Another lobbying group, the Financial Services Roundtable, however, praised the elevation of the SBA administrator to a Cabinet-level post.

“The Financial Services Roundtable is supportive of the elevation of the SBA Administrator to Cabinet-level status by the President," said Financial Services Roundtable president and CEO Steve Bartlett in a statement. "This move recognizes the importance of small businesses across the country, and their contribution to growing the American economy. We look forward to working with the SBA and their agency partners to continue providing benefits, education, and lending opportunities to small business.”

Congress may not agree to the reorganization. The Democratic and Republican chairmen of the congressional committees overseeing trade policy and taxes, Senate Finance Committee Chairman Max Baucus, D-Mont., and House Ways and Means Committee Chairman Dave Camp, R-Mich., issued a joint statement raising some objections to consolidation of the Trade Representative's office.

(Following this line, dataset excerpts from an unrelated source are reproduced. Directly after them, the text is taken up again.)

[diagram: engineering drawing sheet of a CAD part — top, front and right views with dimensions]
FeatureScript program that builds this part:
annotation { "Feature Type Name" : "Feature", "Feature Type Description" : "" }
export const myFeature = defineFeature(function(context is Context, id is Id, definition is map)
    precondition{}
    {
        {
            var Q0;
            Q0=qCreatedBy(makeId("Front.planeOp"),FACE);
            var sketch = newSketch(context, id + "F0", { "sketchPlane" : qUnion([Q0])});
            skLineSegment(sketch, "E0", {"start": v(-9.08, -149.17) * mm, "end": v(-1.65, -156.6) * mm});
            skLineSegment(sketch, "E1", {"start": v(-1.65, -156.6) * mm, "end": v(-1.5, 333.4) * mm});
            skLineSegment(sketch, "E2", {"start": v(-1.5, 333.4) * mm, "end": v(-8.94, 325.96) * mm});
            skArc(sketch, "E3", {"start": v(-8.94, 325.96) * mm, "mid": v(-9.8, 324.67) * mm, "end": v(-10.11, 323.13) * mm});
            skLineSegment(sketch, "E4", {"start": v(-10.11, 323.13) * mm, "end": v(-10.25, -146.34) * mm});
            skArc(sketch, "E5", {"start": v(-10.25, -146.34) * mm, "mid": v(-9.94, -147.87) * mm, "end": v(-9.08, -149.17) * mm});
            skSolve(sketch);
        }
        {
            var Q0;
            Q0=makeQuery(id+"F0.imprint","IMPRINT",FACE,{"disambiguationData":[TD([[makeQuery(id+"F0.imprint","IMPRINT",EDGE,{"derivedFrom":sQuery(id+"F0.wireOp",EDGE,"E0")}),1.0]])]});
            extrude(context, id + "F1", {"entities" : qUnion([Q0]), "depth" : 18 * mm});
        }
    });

“Everyone agrees we must do more to ensure that our government runs efficiently and makes the best use of taxpayer dollars," said Baucus and Camp. "While we welcome the ability to reduce duplication and streamline government services, we are concerned about the impact that the President’s proposal could have on the ability of the United States to aggressively open new markets to American-made goods and services and create U.S. jobs. Creating jobs must remain our number one priority, and a smart, aggressive trade policy that promotes our world-class agricultural and manufactured goods and services is critical to accomplishing that goal. The Office of the U.S. Trade Representative is nimble, lean and effective – and time and again it delivers on its mission and creates jobs here at home. Taking USTR, one of the most efficient agencies that is a model of how government can and should work, and making it just another corner of a new bureaucratic behemoth would hurt American exports and hinder American job creation. We certainly need to look for ways to reduce government and cut taxes, but not at the expense of programs that are helping businesses, ranchers and farmers create jobs and expand our economy.”

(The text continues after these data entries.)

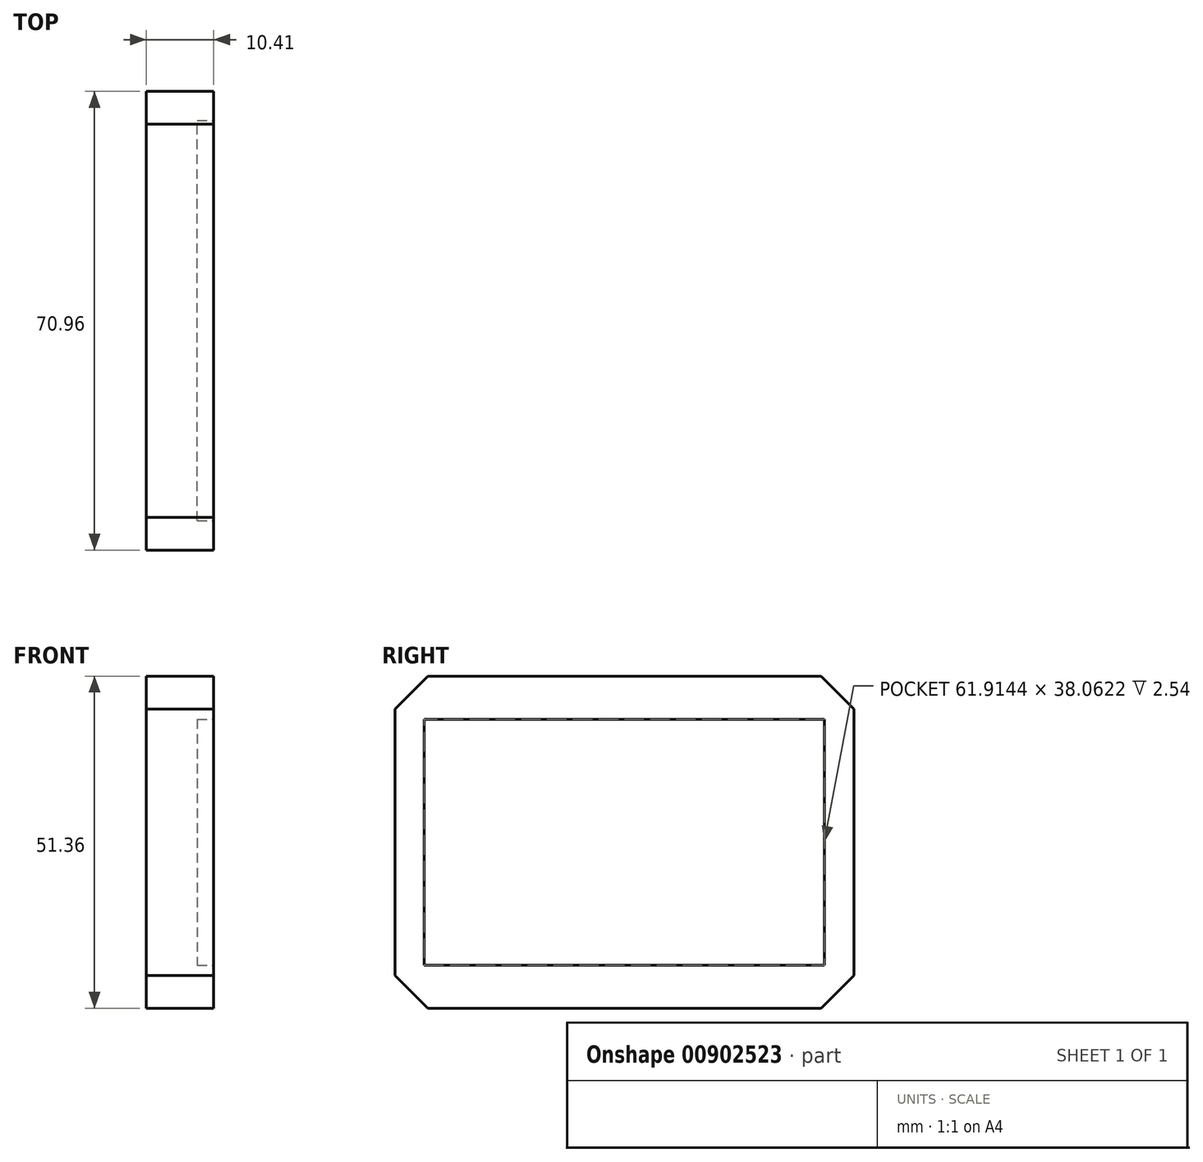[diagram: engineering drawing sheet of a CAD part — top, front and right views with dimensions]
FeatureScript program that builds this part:
annotation { "Feature Type Name" : "Feature", "Feature Type Description" : "" }
export const myFeature = defineFeature(function(context is Context, id is Id, definition is map)
    precondition{}
    {
        {
            var Q0;
            Q0=qCreatedBy(makeId("Right.planeOp"),FACE);
            var sketch = newSketch(context, id + "F0", { "sketchPlane" : qUnion([Q0])});
            skLineSegment(sketch, "E0.bottom", {"start": v(35.48, -25.68) * mm, "end": v(-35.48, -25.68) * mm});
            skLineSegment(sketch, "E0.top", {"start": v(35.48, 25.68) * mm, "end": v(-35.48, 25.68) * mm});
            skLineSegment(sketch, "E0.left", {"start": v(35.48, -25.68) * mm, "end": v(35.48, 25.68) * mm});
            skLineSegment(sketch, "E0.right", {"start": v(-35.48, -25.68) * mm, "end": v(-35.48, 25.68) * mm});
            skPoint(sketch, "E0.middle", {"position": v(0, 0) * mm});
            skSolve(sketch);
        }
        {
            var Q0;
            Q0 = qSketchRegion(id + "F0", true);
            var Q1;
            Q1=makeQuery(id+"F0.imprint","IMPRINT",FACE,{"disambiguationData":[TD([[makeQuery(id+"F0.imprint","IMPRINT",EDGE,{"derivedFrom":sQuery(id+"F0.wireOp",EDGE,"E0.bottom")}),-1.0]])]});
            extrude(context, id + "F1", {"entities" : qUnion([Q0, Q1]), "depth" : 76.2 * mm, "offsetDistance" : 25.4 * mm});
        }
        {
            var Q0;
            Q0=makeQuery(id+"F1.opExtrude","CAP_FACE",FACE,{"disambiguationData":[OSD([sQuery(id+"F0.wireOp",EDGE,"E0.bottom"),sQuery(id+"F0.wireOp",EDGE,"E0.top"),sQuery(id+"F0.wireOp",EDGE,"E0.left"),sQuery(id+"F0.wireOp",EDGE,"E0.right")])],"isStart":false});
            extrude(context, id + "F2", {"entities" : qUnion([Q0]), "operationType" : NewBodyOperationType.ADD, "depth" : 25.4 * mm, "offsetDistance" : 25.4 * mm});
        }
        {
            var Q0;
            Q0=makeQuery(id+"F2.opExtrude","CAP_FACE",FACE,{"disambiguationData":[OSD([sQuery(id+"F0.wireOp",EDGE,"E0.bottom"),sQuery(id+"F0.wireOp",EDGE,"E0.top"),sQuery(id+"F0.wireOp",EDGE,"E0.left"),sQuery(id+"F0.wireOp",EDGE,"E0.right")])],"isStart":false});
            extrude(context, id + "F3", {"entities" : qUnion([Q0]), "operationType" : NewBodyOperationType.REMOVE, "oppositeDirection" : true, "depth" : 40.4 * mm, "offsetDistance" : 25.4 * mm});
        }
        {
            var Q0;
            Q0=makeQuery(id+"F3.boolean.opBoolean","COPY",FACE,{"derivedFrom":makeQuery(id+"F3.opExtrude","CAP_FACE",FACE,{"disambiguationData":[OSD([sQuery(id+"F0.wireOp",EDGE,"E0.bottom"),sQuery(id+"F0.wireOp",EDGE,"E0.top"),sQuery(id+"F0.wireOp",EDGE,"E0.left"),sQuery(id+"F0.wireOp",EDGE,"E0.right")])],"isStart":false})});
            extrude(context, id + "F4", {"entities" : qUnion([Q0]), "operationType" : NewBodyOperationType.REMOVE, "oppositeDirection" : true, "depth" : 25.4 * mm, "offsetDistance" : 25.4 * mm});
        }
        {
            var Q0;
            Q0=makeQuery(id+"F4.boolean.opBoolean","COPY",FACE,{"derivedFrom":makeQuery(id+"F4.opExtrude","CAP_FACE",FACE,{"disambiguationData":[OSD([sQuery(id+"F0.wireOp",EDGE,"E0.bottom"),sQuery(id+"F0.wireOp",EDGE,"E0.top"),sQuery(id+"F0.wireOp",EDGE,"E0.left"),sQuery(id+"F0.wireOp",EDGE,"E0.right")])],"isStart":false})});
            var sketch = newSketch(context, id + "F5", { "sketchPlane" : qUnion([Q0])});
            skLineSegment(sketch, "E1.bottom", {"start": v(-30.96, 19.03) * mm, "end": v(30.96, 19.03) * mm});
            skLineSegment(sketch, "E1.top", {"start": v(-30.96, -19.03) * mm, "end": v(30.96, -19.03) * mm});
            skLineSegment(sketch, "E1.left", {"start": v(-30.96, 19.03) * mm, "end": v(-30.96, -19.03) * mm});
            skLineSegment(sketch, "E1.right", {"start": v(30.96, 19.03) * mm, "end": v(30.96, -19.03) * mm});
            skPoint(sketch, "E1.middle", {"position": v(0, 0) * mm});
            skSolve(sketch);
        }
        {
            var Q0;
            Q0 = qSketchRegion(id + "F5", true);
            extrude(context, id + "F6", {"entities" : qUnion([Q0]), "operationType" : NewBodyOperationType.REMOVE, "oppositeDirection" : true, "depth" : 2.54 * mm, "offsetDistance" : 25.4 * mm});
        }
        {
            var Q0;
            {var subQ0=sQuery(id+"F0.wireOp",EDGE,"E0.right");var subQ1=sQuery(id+"F0.wireOp",EDGE,"E0.top");Q0=makeQuery(id+"F2.boolean.opBoolean","MERGE",EDGE,{"derivedFrom":[makeQuery(id+"F1.opExtrude","SWEPT_EDGE",EDGE,{"disambiguationData":[OSD([subQ1,subQ0])]}),makeQuery(id+"F2.opExtrude","SWEPT_EDGE",EDGE,{"disambiguationData":[OSD([subQ1,subQ0])]})]});}
            chamfer(context, id + "F7", {"entities" : qUnion([Q0]), "width" : 5.08 * mm, "tangentPropagation" : true});
        }
        {
            var Q0;
            {var subQ0=sQuery(id+"F0.wireOp",EDGE,"E0.right");var subQ1=sQuery(id+"F0.wireOp",EDGE,"E0.bottom");Q0=makeQuery(id+"F2.boolean.opBoolean","MERGE",EDGE,{"derivedFrom":[makeQuery(id+"F1.opExtrude","SWEPT_EDGE",EDGE,{"disambiguationData":[OSD([subQ1,subQ0])]}),makeQuery(id+"F2.opExtrude","SWEPT_EDGE",EDGE,{"disambiguationData":[OSD([subQ1,subQ0])]})]});}
            chamfer(context, id + "F8", {"entities" : qUnion([Q0]), "width" : 5.08 * mm, "tangentPropagation" : true});
        }
        {
            var Q0;
            {var subQ0=sQuery(id+"F0.wireOp",EDGE,"E0.left");var subQ1=sQuery(id+"F0.wireOp",EDGE,"E0.top");Q0=makeQuery(id+"F2.boolean.opBoolean","MERGE",EDGE,{"derivedFrom":[makeQuery(id+"F1.opExtrude","SWEPT_EDGE",EDGE,{"disambiguationData":[OSD([subQ1,subQ0])]}),makeQuery(id+"F2.opExtrude","SWEPT_EDGE",EDGE,{"disambiguationData":[OSD([subQ1,subQ0])]})]});}
            chamfer(context, id + "F9", {"entities" : qUnion([Q0]), "width" : 5.08 * mm, "tangentPropagation" : true});
        }
        {
            var Q0;
            {var subQ0=sQuery(id+"F0.wireOp",EDGE,"E0.left");var subQ1=sQuery(id+"F0.wireOp",EDGE,"E0.bottom");Q0=makeQuery(id+"F2.boolean.opBoolean","MERGE",EDGE,{"derivedFrom":[makeQuery(id+"F1.opExtrude","SWEPT_EDGE",EDGE,{"disambiguationData":[OSD([subQ1,subQ0])]}),makeQuery(id+"F2.opExtrude","SWEPT_EDGE",EDGE,{"disambiguationData":[OSD([subQ1,subQ0])]})]});}
            chamfer(context, id + "F10", {"entities" : qUnion([Q0]), "width" : 5.08 * mm, "tangentPropagation" : true});
        }
        {
            var Q0;
            Q0=makeQuery(id+"F1.opExtrude","CAP_FACE",FACE,{"disambiguationData":[OSD([sQuery(id+"F0.wireOp",EDGE,"E0.bottom"),sQuery(id+"F0.wireOp",EDGE,"E0.top"),sQuery(id+"F0.wireOp",EDGE,"E0.left"),sQuery(id+"F0.wireOp",EDGE,"E0.right")])],"isStart":true});
            extrude(context, id + "F11", {"entities" : qUnion([Q0]), "operationType" : NewBodyOperationType.REMOVE, "oppositeDirection" : true, "depth" : 25.4 * mm, "offsetDistance" : 25.4 * mm});
        }
    });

Rep. Sander Levin, D-Mich., the ranking Democratic member of the House Ways and Means Committee, also weighed in. “I welcome the opportunity to work with the President on the shared goal of ensuring our government agencies operate as efficiently and effectively as possible," he said in a statement. "Congress should consider the President’s request regarding executive authority to reorganize the government. As we do so, we must ensure a meaningful role for Congress on all reorganization proposals at every juncture. Regarding the example cited by the President, it is important to recall that Congress established the Office of the U.S. Trade Representative, within the Executive Office of the President, because our trade objectives were not adequately negotiated, implemented or emphasized when trade negotiators and enforcers were part of a broader agency.”

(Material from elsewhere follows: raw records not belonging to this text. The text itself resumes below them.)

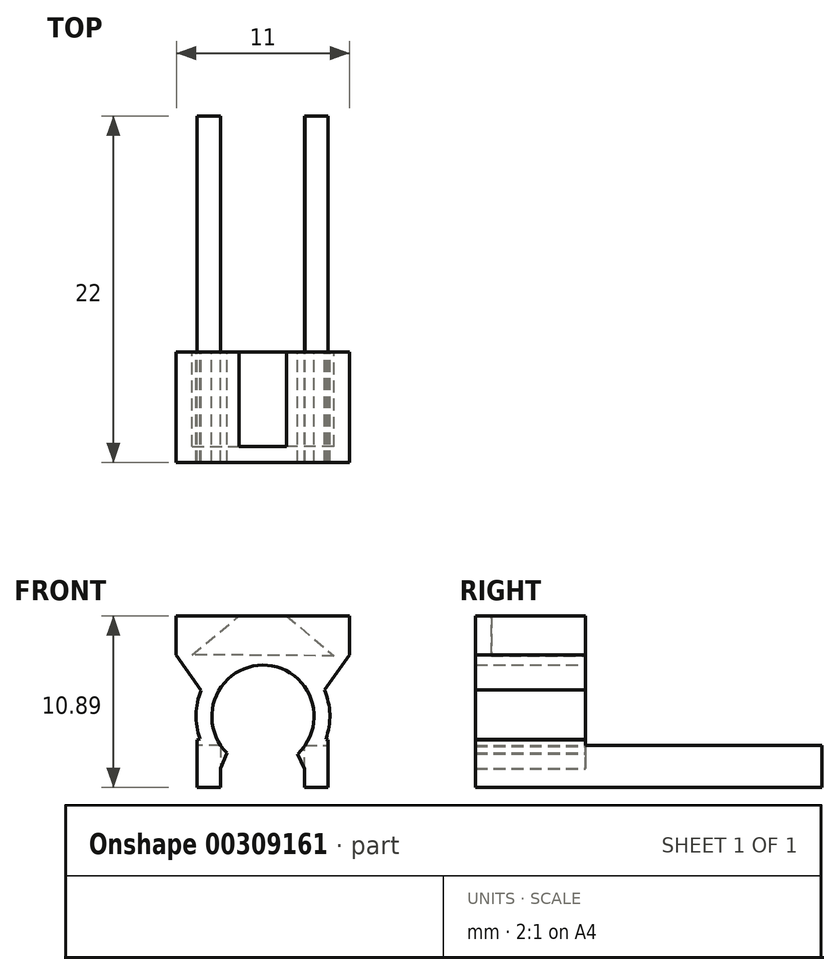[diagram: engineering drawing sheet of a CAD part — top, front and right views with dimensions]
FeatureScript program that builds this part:
annotation { "Feature Type Name" : "Feature", "Feature Type Description" : "" }
export const myFeature = defineFeature(function(context is Context, id is Id, definition is map)
    precondition{}
    {
        {
            var Q0;
            Q0=qCreatedBy(makeId("Front.planeOp"),FACE);
            var sketch = newSketch(context, id + "F0", { "sketchPlane" : qUnion([Q0])});
            skLineSegment(sketch, "E0", {"start": v(-3.34, -1.59) * mm, "end": v(-3.32, -1.6) * mm});
            skLineSegment(sketch, "E1", {"start": v(-3.32, -1.6) * mm, "end": v(-3.32, -2.3) * mm});
            skLineSegment(sketch, "E2", {"start": v(-3.32, -4.96) * mm, "end": v(-2.6, -4.96) * mm});
            skLineSegment(sketch, "E3", {"start": v(3.45, -1.64) * mm, "end": v(3.45, -2.3) * mm});
            skLineSegment(sketch, "E4", {"start": v(-4.1, -1.95) * mm, "end": v(-4.1, -4.96) * mm});
            skLineSegment(sketch, "E5", {"start": v(-4.1, -4.96) * mm, "end": v(-3.32, -4.96) * mm});
            skLineSegment(sketch, "E6.MirrorCS", {"start": v(4.22, -1.95) * mm, "end": v(4.22, -4.96) * mm});
            skLineSegment(sketch, "E7", {"start": v(-4.1, -1.95) * mm, "end": v(-3.32, -1.6) * mm});
            skLineSegment(sketch, "E8", {"start": v(4.22, -1.95) * mm, "end": v(3.45, -1.64) * mm});
            skLineSegment(sketch, "E9", {"start": v(0.1, 3.43) * mm, "end": v(-4.4, 3.47) * mm});
            skLineSegment(sketch, "E10", {"start": v(0.1, 3.43) * mm, "end": v(4.6, 3.4) * mm});
            skLineSegment(sketch, "E11", {"start": v(0.1, 3.43) * mm, "end": v(0.1, 5.93) * mm, "construction": true});
            skLineSegment(sketch, "E12", {"start": v(-4.4, 3.47) * mm, "end": v(-1.41, 5.93) * mm});
            skLineSegment(sketch, "E13", {"start": v(1.6, 5.93) * mm, "end": v(4.6, 3.4) * mm});
            skLineSegment(sketch, "E14", {"start": v(-1.41, 5.93) * mm, "end": v(-5.41, 5.93) * mm});
            skLineSegment(sketch, "E15", {"start": v(-5.41, 5.93) * mm, "end": v(-5.41, 3.47) * mm});
            skLineSegment(sketch, "E16", {"start": v(-5.41, 3.47) * mm, "end": v(-3.48, 0.71) * mm});
            skLineSegment(sketch, "E17", {"start": v(1.6, 5.93) * mm, "end": v(5.59, 5.93) * mm});
            skLineSegment(sketch, "E18", {"start": v(5.59, 5.93) * mm, "end": v(5.59, 3.47) * mm});
            skLineSegment(sketch, "E19", {"start": v(5.59, 3.47) * mm, "end": v(3.6, 0.71) * mm});
            skLineSegment(sketch, "E20", {"start": v(-1.41, 5.93) * mm, "end": v(1.6, 5.93) * mm});
            skLineSegment(sketch, "E21", {"start": v(-3.32, -2.3) * mm, "end": v(-4.1, -2.3) * mm});
            skLineSegment(sketch, "E22", {"start": v(3.45, -2.3) * mm, "end": v(4.22, -2.3) * mm});
            skLineSegment(sketch, "E23", {"start": v(3.45, -2.3) * mm, "end": v(3.45, -4.96) * mm, "construction": true});
            skLineSegment(sketch, "E24.0", {"start": v(2.72, -3.79) * mm, "end": v(2.72, -4.96) * mm});
            skLineSegment(sketch, "E25.0", {"start": v(-2.6, -2.3) * mm, "end": v(-2.6, -4.96) * mm});
            skLineSegment(sketch, "E26", {"start": v(-2.6, -2.3) * mm, "end": v(-3.32, -2.3) * mm});
            skPoint(sketch, "E27.orphan", {"position": v(2.25, -2.28) * mm});
            skPoint(sketch, "E28.orphan", {"position": v(-2.12, -2.28) * mm});
            skArc(sketch, "E29", {"start": v(-3.83, 1.2) * mm, "mid": v(-4.16, -0.32) * mm, "end": v(-3.91, -1.87) * mm});
            skArc(sketch, "E30.trimOffspring", {"start": v(4.08, -1.9) * mm, "mid": v(4.34, -0.32) * mm, "end": v(3.99, 1.25) * mm});
            skArc(sketch, "E31", {"start": v(2.28, -2.85) * mm, "mid": v(0.14, 2.8) * mm, "end": v(-2.18, -2.77) * mm});
            skLineSegment(sketch, "E32", {"start": v(2.72, -3.79) * mm, "end": v(2.28, -2.85) * mm});
            skLineSegment(sketch, "E33", {"start": v(-2.18, -2.77) * mm, "end": v(-2.6, -3.74) * mm});
            skLineSegment(sketch, "E34", {"start": v(3.45, -2.3) * mm, "end": v(2.77, -2.3) * mm});
            skLineSegment(sketch, "E35", {"start": v(2.72, -3.79) * mm, "end": v(2.72, -2.36) * mm});
            skLineSegment(sketch, "E36", {"start": v(2.72, -2.36) * mm, "end": v(2.77, -2.3) * mm});
            skLineSegment(sketch, "E37", {"start": v(2.72, -4.96) * mm, "end": v(4.22, -4.95) * mm});
            skSolve(sketch);
        }
        {
            var Q0;
            Q0=qSketchRegion(id+"F0",true);
            extrude(context, id + "F1", {"entities" : qUnion([Q0]), "depth" : 7 * mm});
        }
        {
            var Q0;
            Q0=makeQuery(id+"F0.imprint","IMPRINT",FACE,{"disambiguationData":[TD([[makeQuery(id+"F0.imprint","IMPRINT",EDGE,{"derivedFrom":sQuery(id+"F0.wireOp",EDGE,"E9")}),-1.0]])]});
            extrude(context, id + "F2", {"entities" : qUnion([Q0]), "operationType" : NewBodyOperationType.REMOVE, "depth" : 6 * mm});
        }
        {
            var Q0;
            Q0=makeQuery(id+"F0.imprint","IMPRINT",FACE,{"disambiguationData":[TD([[makeQuery(id+"F0.imprint","IMPRINT",EDGE,{"derivedFrom":sQuery(id+"F0.wireOp",EDGE,"f47f5537-e82d-4f6e-b3b4-383c7a984791")}),-1.0]])]});
            var Q1;
            Q1=makeQuery(id+"F0.imprint","IMPRINT",FACE,{"disambiguationData":[TD([[makeQuery(id+"F0.imprint","IMPRINT",EDGE,{"derivedFrom":sQuery(id+"F0.wireOp",EDGE,"E2")}),1.0]])]});
            var Q2;
            {var subQ0=sQuery(id+"F0.wireOp",EDGE,"E22");Q2=makeQuery(id+"F0.imprint","IMPRINT",FACE,{"disambiguationData":[TD([[makeQuery(id+"F0.imprint","IMPRINT",EDGE,{"derivedFrom":subQ0}),-1.0]])]});}
            extrude(context, id + "F3", {"entities" : qUnion([Q0, Q1, Q2]), "operationType" : NewBodyOperationType.ADD, "oppositeDirection" : true, "depth" : 15 * mm, "offsetDistance" : 25 * mm});
        }
    });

“The enactment of trade agreements has been a hard slog with the President," said Sen. Chuck Grassley, R-Iowa, the ranking Republican member of the Senate Judiciary Committee. "Any reorganization that disrupts trade negotiations and expanded markets for U.S. businesses and farmers would cause me serious concern.  Consolidation that doesn’t hurt export opportunities might make sense. Congress will need to look at this proposal carefully.  It’s not surprising that the President is focusing on this area for consolidation. Trade is already a lower priority than it should be for this White House.”